▶ _Entries supplied_:
-------------------------

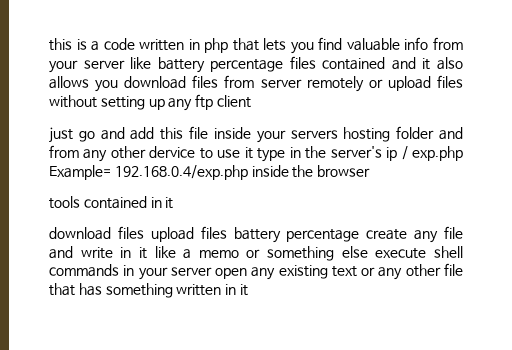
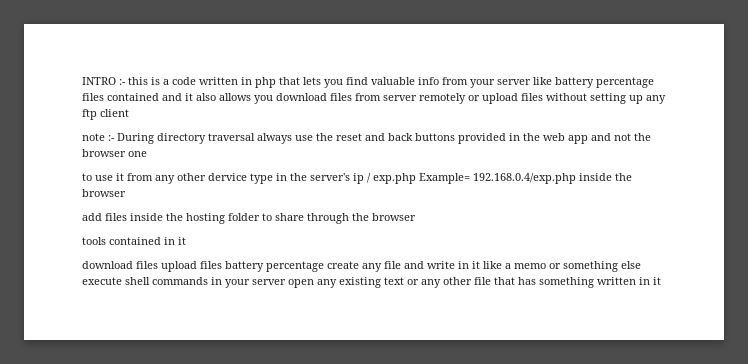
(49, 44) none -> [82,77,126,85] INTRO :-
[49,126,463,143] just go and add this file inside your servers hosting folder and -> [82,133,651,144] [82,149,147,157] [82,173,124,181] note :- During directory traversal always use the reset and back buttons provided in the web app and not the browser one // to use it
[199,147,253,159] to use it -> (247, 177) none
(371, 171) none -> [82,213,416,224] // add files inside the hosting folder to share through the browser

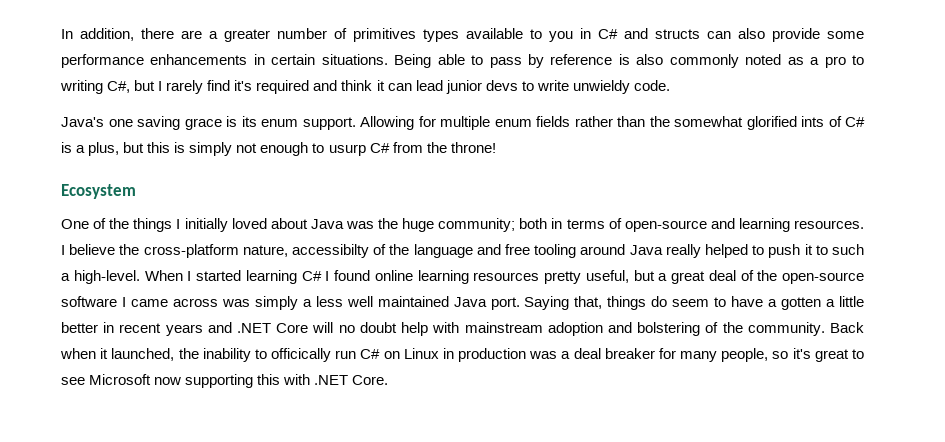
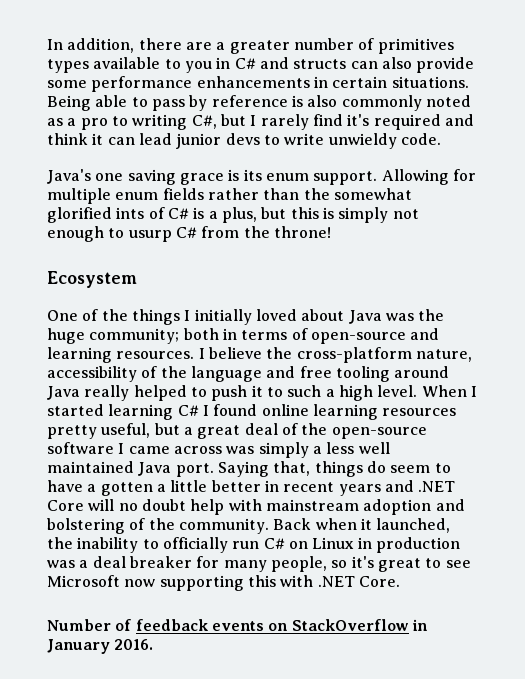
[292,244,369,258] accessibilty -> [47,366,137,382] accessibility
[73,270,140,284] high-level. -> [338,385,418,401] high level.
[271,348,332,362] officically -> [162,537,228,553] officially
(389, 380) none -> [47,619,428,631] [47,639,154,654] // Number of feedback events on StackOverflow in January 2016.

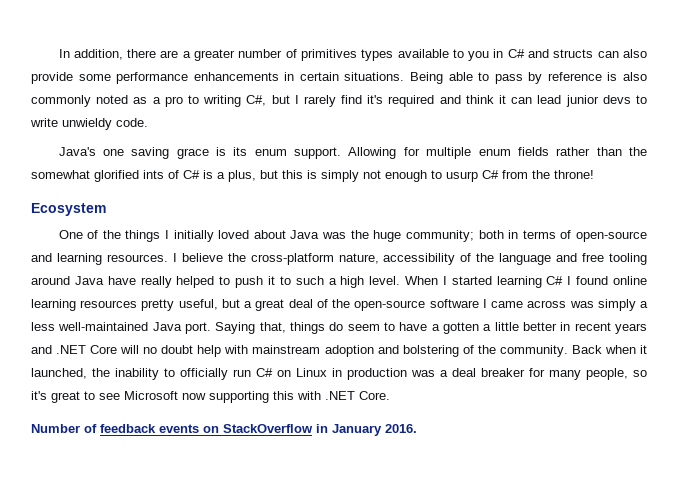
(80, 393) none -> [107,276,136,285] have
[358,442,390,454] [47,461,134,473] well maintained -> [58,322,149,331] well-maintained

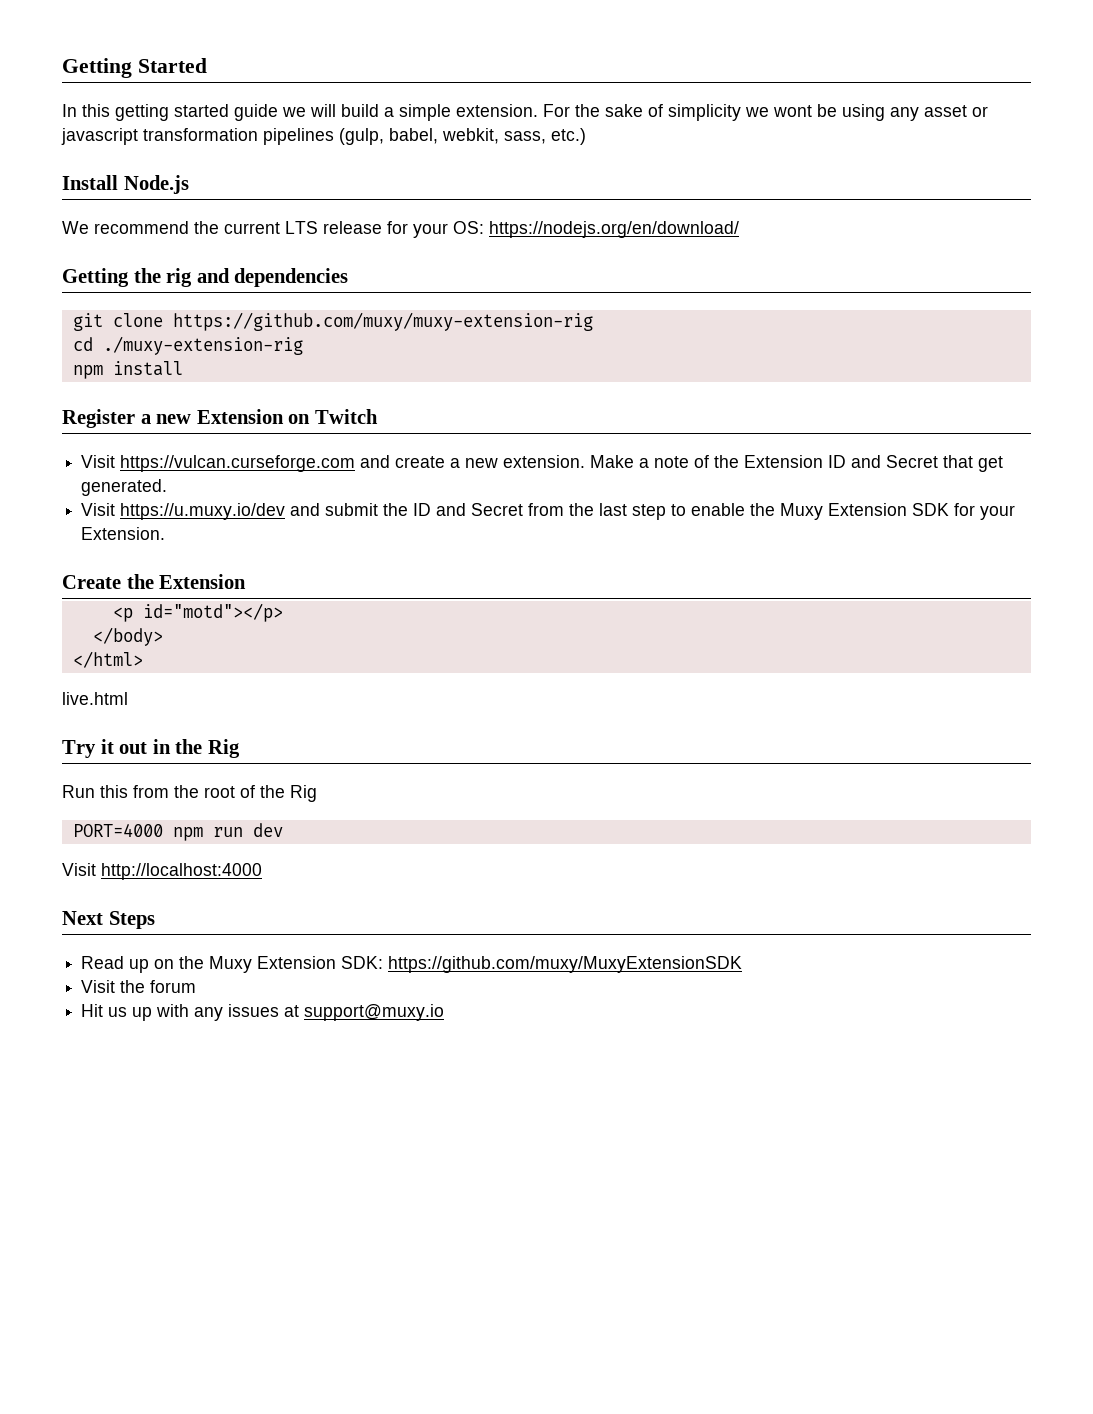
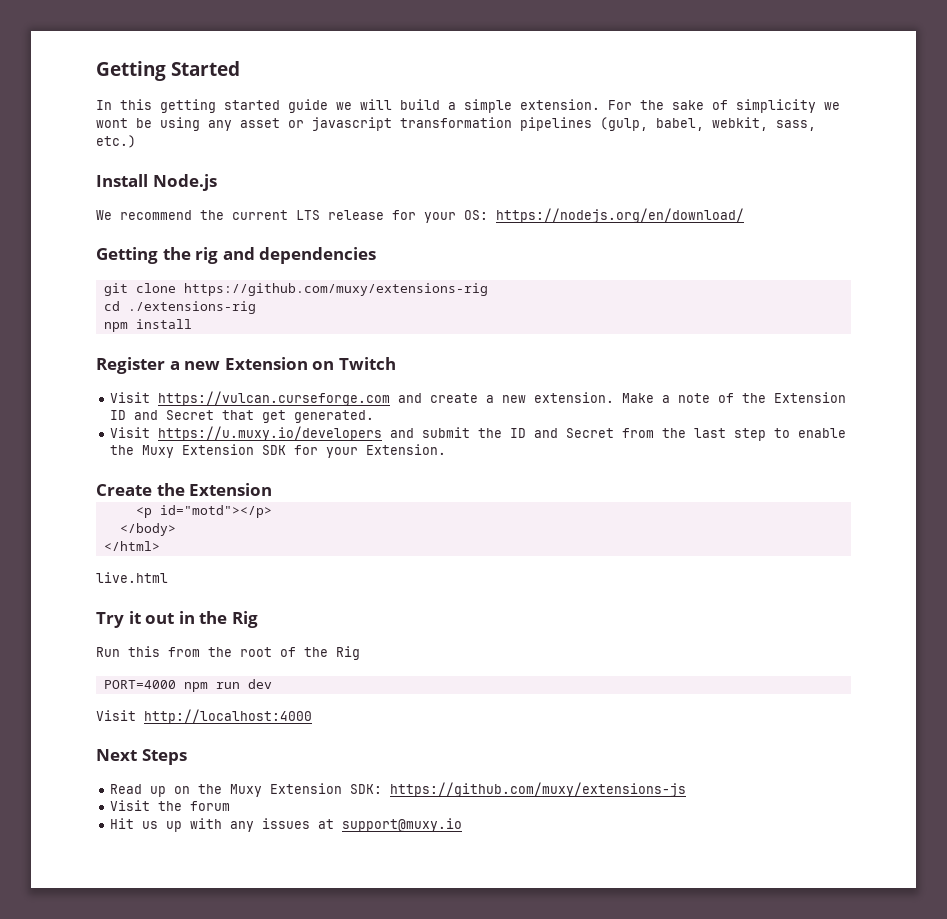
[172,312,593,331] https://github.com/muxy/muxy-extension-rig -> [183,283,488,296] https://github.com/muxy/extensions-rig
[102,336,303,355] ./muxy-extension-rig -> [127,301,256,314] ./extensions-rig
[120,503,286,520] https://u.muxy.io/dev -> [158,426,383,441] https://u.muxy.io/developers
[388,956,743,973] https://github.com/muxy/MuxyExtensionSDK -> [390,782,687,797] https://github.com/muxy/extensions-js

-------------------------

▶ _Task objective_:
Please output all of the data exactly as given, omitting any images it holds.

▶ _Solution to this problem_:
(49, 44) none -> [82,77,126,85] INTRO :-
[49,126,463,143] just go and add this file inside your servers hosting folder and -> [82,133,651,144] [82,149,147,157] [82,173,124,181] note :- During directory traversal always use the reset and back buttons provided in the web app and not the browser one // to use it
[199,147,253,159] to use it -> (247, 177) none
(371, 171) none -> [82,213,416,224] // add files inside the hosting folder to share through the browser

[292,244,369,258] accessibilty -> [47,366,137,382] accessibility
[73,270,140,284] high-level. -> [338,385,418,401] high level.
[271,348,332,362] officically -> [162,537,228,553] officially
(389, 380) none -> [47,619,428,631] [47,639,154,654] // Number of feedback events on StackOverflow in January 2016.

(80, 393) none -> [107,276,136,285] have
[358,442,390,454] [47,461,134,473] well maintained -> [58,322,149,331] well-maintained

[172,312,593,331] https://github.com/muxy/muxy-extension-rig -> [183,283,488,296] https://github.com/muxy/extensions-rig
[102,336,303,355] ./muxy-extension-rig -> [127,301,256,314] ./extensions-rig
[120,503,286,520] https://u.muxy.io/dev -> [158,426,383,441] https://u.muxy.io/developers
[388,956,743,973] https://github.com/muxy/MuxyExtensionSDK -> [390,782,687,797] https://github.com/muxy/extensions-js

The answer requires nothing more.